O Ninguém e o Toda a Gente
Diz um amigo: "há dois gajos que nunca me apresentaram — o Ninguém e o
Toda a Gente". E, no entanto, continua, "passam a vida a falar-me
deles: “Ninguém gosta disto”, “Toda a gente diz que é assim”. E eu
insisto: apresentem-me esses gajos! Quem é o Ninguém que não gosta
disto? Quem é o Toda a Gente que não quer saber daquilo?". Enquanto não
os conhecer, sugere ele, não acredita nas opiniões que são apresentadas
em nome deles.
O "Ninguém" e o "Toda a Gente" são as personagens
preferidas de quem não tem a coragem de dizer o que pensa ou não deseja
assumir a sua falta de convicção. Inventam-se então estas
testas-de-ferro imaginárias para, como ventríloquos ao contrário,
exprimirmos os preconceitos que são supostamente deles.
Lembrei-me
muitas vezes do Ninguém e do Toda a Gente durante o fim-de-semana,
enquanto ouvia os comentários televisivos às eleições presidenciais. A
classe comentadeira já tirou há muito a conclusão de que estas eleições
presidenciais não têm interesse; já estavam convencidos disso bem antes
das eleições começarem. Não porque o achassem verdadeiramente (se é que
ainda acham alguma coisa), mas porque lhes dá mais jeito assim: por um
lado, dá menos trabalho, por outro, fazem-se a si mesmos, por
comparação, mais interessantes do que o resto.
Como é natural, o
Ninguém e o Toda a Gente foram convocados. "Ninguém está interessado em
saber quais são as diferenças entre os candidatos". "Toda a gente se
desinteressou destas eleições". E eu ouço a voz do meu amigo: mas qual
Ninguém? A prima, a tia, o canário? Qual Toda a Gente? Toda a gente
mesmo ou só aquela que comenta nas TVs?
Se perderam a noção da
importância das eleições presidenciais, tenham a coragem de o dizer. Se
acham que elas são, naturalmente, muito menos importantes do que vocês,
admitam-no. Mas não cometam a cobardia de endossar as vossas preguiças e
indiferenças a todo um povo.
Vou dar-vos uma novidade. Os
comentários televisivos, quando são vistos por bastante gente, chegam a
trezentas mil pessoas. É muito. Mas é bastante menos do que os debates
televisivos entre candidato presidenciais: o Sampaio da Nóvoa Vs.
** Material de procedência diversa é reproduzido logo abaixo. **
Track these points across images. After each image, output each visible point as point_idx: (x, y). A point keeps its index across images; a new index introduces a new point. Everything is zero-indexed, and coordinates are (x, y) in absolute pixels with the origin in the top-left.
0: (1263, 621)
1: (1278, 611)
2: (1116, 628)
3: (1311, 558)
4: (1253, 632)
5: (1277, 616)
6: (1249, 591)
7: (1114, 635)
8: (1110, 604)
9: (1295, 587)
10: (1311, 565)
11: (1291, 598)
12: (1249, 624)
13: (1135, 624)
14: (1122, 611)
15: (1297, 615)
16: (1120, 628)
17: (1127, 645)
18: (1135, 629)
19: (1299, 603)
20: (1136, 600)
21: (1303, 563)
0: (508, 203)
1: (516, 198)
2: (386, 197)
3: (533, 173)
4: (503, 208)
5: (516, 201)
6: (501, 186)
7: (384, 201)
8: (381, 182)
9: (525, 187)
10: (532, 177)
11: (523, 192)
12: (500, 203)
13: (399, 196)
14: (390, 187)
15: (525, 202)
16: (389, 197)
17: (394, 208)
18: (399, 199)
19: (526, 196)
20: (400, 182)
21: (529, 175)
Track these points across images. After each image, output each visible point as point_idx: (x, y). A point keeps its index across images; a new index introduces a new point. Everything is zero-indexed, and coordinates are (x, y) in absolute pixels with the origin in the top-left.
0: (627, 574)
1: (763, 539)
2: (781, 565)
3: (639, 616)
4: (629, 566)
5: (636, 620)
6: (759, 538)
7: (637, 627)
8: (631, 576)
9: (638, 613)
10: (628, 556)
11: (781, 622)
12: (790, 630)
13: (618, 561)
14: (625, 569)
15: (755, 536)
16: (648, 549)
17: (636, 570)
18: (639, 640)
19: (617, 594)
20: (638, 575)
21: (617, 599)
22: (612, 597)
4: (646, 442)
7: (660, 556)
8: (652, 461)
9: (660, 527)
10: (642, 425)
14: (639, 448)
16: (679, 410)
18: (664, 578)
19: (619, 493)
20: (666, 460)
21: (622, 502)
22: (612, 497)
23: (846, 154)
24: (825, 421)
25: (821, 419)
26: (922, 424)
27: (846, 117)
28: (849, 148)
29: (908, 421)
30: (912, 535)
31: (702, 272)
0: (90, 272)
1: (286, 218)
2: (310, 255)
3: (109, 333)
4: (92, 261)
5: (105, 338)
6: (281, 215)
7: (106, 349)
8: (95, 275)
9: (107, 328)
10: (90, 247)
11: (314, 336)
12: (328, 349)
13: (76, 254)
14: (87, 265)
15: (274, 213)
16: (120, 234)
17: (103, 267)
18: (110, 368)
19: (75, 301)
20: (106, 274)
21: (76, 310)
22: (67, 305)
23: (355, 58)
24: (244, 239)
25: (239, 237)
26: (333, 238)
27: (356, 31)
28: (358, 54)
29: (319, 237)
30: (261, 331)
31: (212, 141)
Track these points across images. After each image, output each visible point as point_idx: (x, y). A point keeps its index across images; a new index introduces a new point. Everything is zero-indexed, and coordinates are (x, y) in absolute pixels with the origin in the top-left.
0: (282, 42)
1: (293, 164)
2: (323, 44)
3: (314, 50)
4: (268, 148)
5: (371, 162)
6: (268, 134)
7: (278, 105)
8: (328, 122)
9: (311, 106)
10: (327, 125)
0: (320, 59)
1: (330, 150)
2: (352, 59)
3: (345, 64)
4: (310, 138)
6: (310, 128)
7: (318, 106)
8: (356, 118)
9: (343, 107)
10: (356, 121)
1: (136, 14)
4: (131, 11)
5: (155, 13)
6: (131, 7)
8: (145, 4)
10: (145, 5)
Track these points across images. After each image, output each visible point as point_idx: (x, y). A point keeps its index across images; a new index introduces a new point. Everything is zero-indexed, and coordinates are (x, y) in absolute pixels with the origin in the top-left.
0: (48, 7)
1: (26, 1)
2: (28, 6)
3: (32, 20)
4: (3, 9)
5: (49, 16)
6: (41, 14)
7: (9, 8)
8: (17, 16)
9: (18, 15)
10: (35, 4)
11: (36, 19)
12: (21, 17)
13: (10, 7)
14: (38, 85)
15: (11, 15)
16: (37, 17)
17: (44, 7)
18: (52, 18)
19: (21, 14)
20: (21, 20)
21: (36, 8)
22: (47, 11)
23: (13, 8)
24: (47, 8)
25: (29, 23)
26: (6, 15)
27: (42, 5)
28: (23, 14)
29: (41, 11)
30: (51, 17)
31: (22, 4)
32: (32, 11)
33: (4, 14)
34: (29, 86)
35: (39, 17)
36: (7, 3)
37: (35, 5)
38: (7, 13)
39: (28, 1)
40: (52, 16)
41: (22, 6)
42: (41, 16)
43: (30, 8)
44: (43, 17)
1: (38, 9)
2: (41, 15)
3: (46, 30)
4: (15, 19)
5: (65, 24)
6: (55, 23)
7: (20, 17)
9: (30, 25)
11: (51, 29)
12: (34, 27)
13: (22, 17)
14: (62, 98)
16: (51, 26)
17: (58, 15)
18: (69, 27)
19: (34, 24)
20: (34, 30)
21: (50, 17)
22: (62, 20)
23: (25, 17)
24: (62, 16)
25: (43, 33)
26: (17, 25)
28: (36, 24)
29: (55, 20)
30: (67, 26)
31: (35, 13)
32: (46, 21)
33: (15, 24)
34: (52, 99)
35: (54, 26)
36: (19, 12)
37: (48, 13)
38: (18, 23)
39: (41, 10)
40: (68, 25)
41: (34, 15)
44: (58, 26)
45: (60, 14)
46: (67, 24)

Marcelo chegou a um milhão e quatrocentos mil espectadores. Há muita
gente interessada.
Mas há também, ainda é sempre, um esforço em
curso para adormecer o país, esbater as diferenças e desvalorizar as
suas escolhas. É fácil de fazer: basta não mencionar os programas
políticos dos candidatos, quando os há, e selecionar as imagens mais
fúteis e os comentários mais inúteis. No fim, embrulhar e proclamar que a
culpa é do povo, que supostamente não se interessou.
Este
processo, que convém muito ao tipo de elitismo egoísta vigente em
Portugal — aquele elitismo que consiste em empurrar o resto da população
para baixo em vez de a puxar para cima — esvazia a democracia e atrasa o
país.
Gostaria de dizer que, quando Ninguém se preocupa com isto,
Toda a Gente se prejudica. Mas é mais complexo do que isso. Alguns
sofrem com este estado de coisas. Outros beneficiam.